··· Record extracts

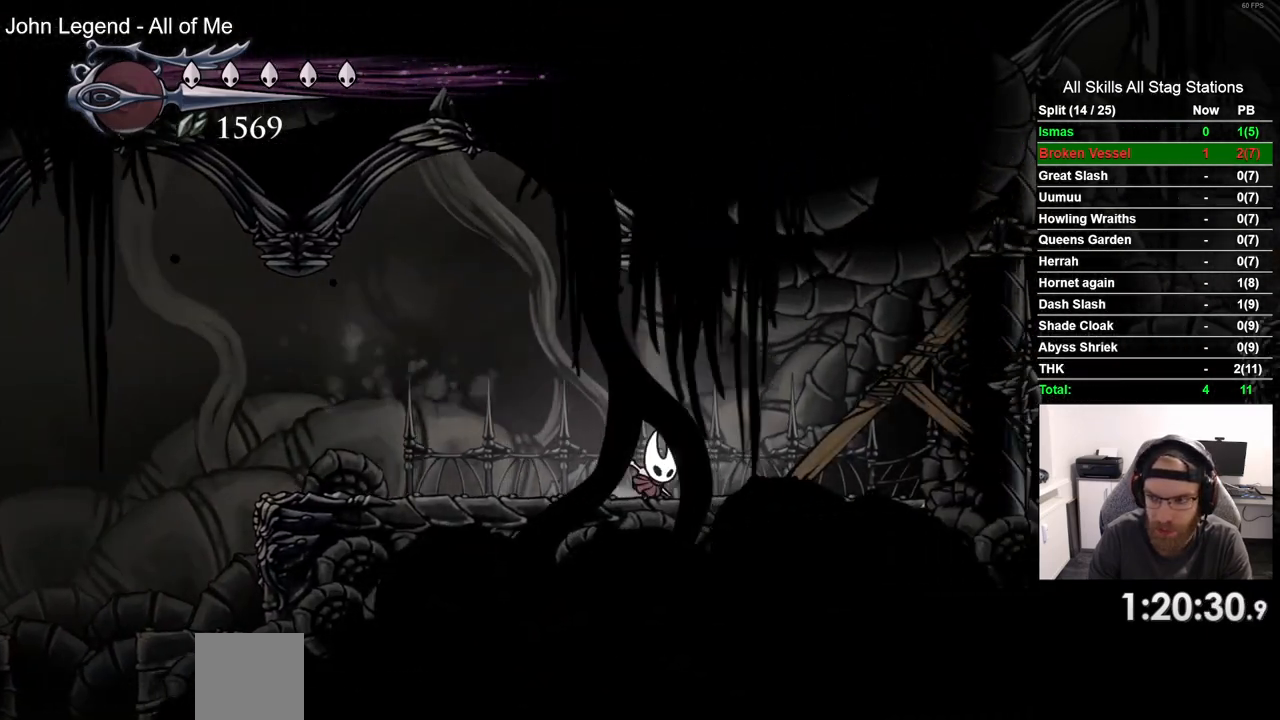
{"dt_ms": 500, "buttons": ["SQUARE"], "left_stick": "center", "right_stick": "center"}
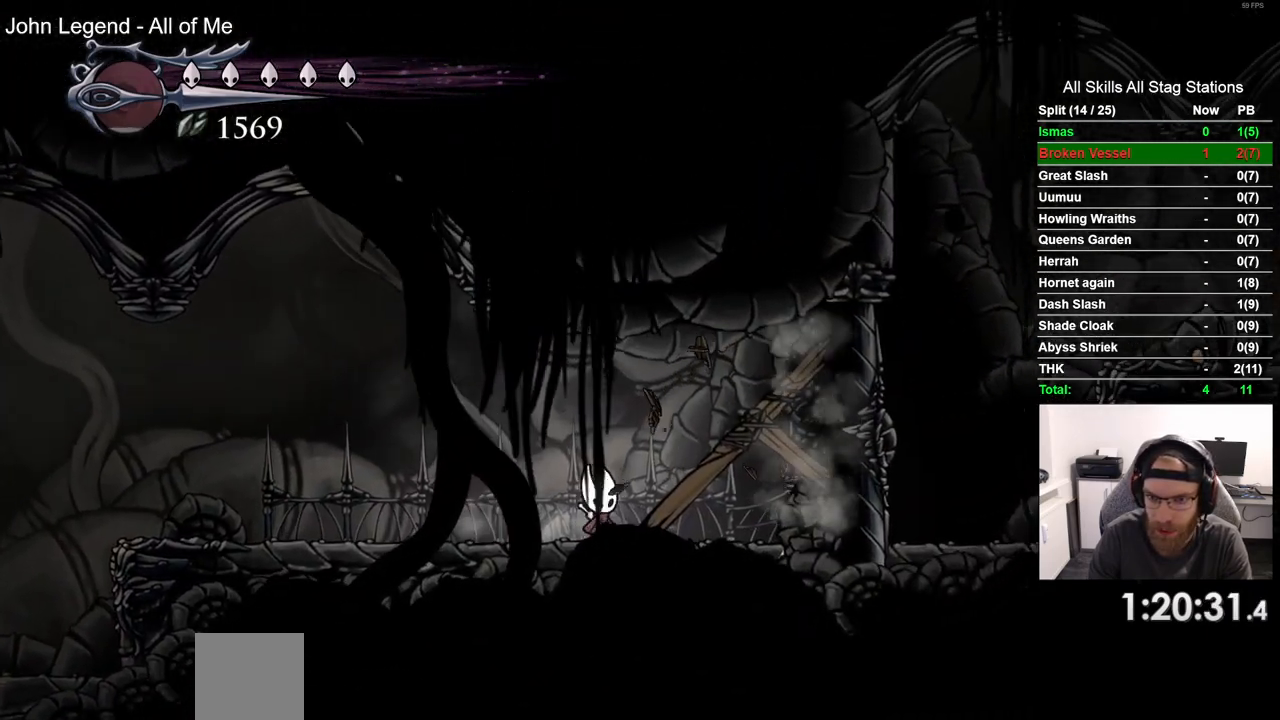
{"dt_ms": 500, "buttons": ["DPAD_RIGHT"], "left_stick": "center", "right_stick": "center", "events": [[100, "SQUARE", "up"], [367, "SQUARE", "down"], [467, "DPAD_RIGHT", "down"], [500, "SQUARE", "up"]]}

······
··· Record extracts

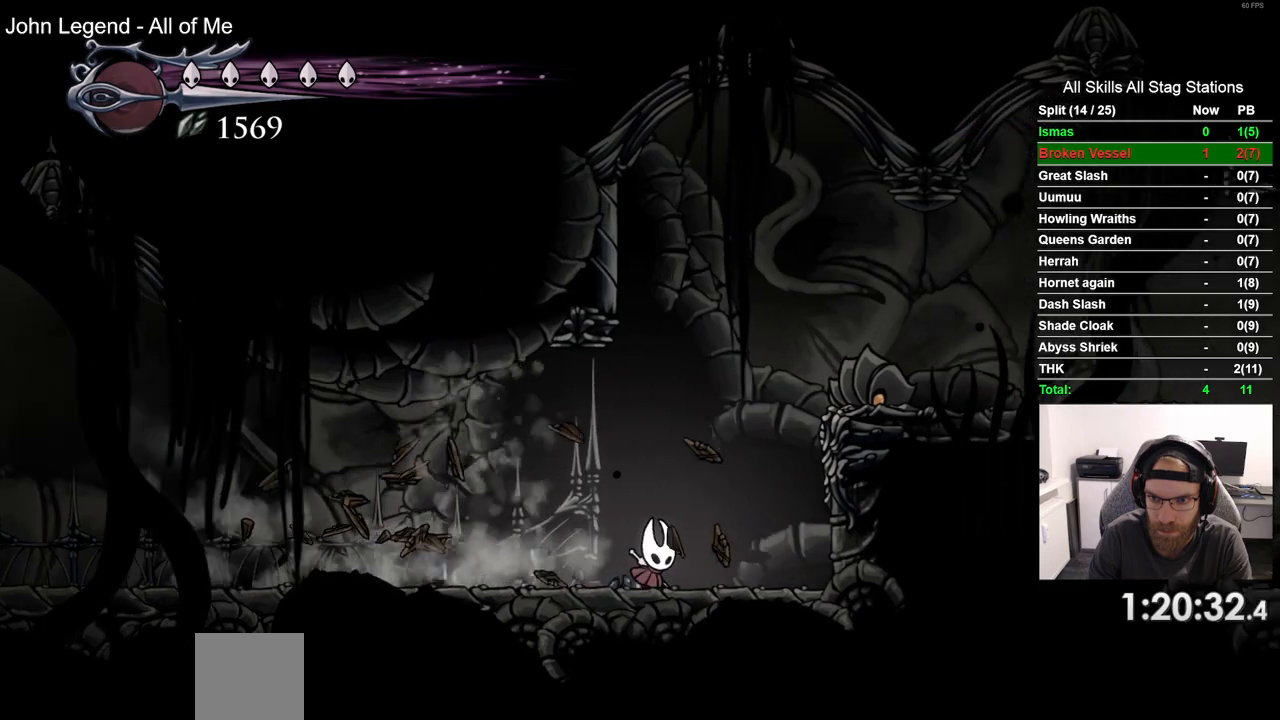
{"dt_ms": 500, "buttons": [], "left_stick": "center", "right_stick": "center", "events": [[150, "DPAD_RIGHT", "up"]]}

······

* Your objective *
Show all lines from the entries that hold "SQUARE".

* Expected output *
{"dt_ms": 500, "buttons": ["SQUARE"], "left_stick": "center", "right_stick": "center"}
{"dt_ms": 500, "buttons": ["DPAD_RIGHT"], "left_stick": "center", "right_stick": "center", "events": [[100, "SQUARE", "up"], [367, "SQUARE", "down"], [467, "DPAD_RIGHT", "down"], [500, "SQUARE", "up"]]}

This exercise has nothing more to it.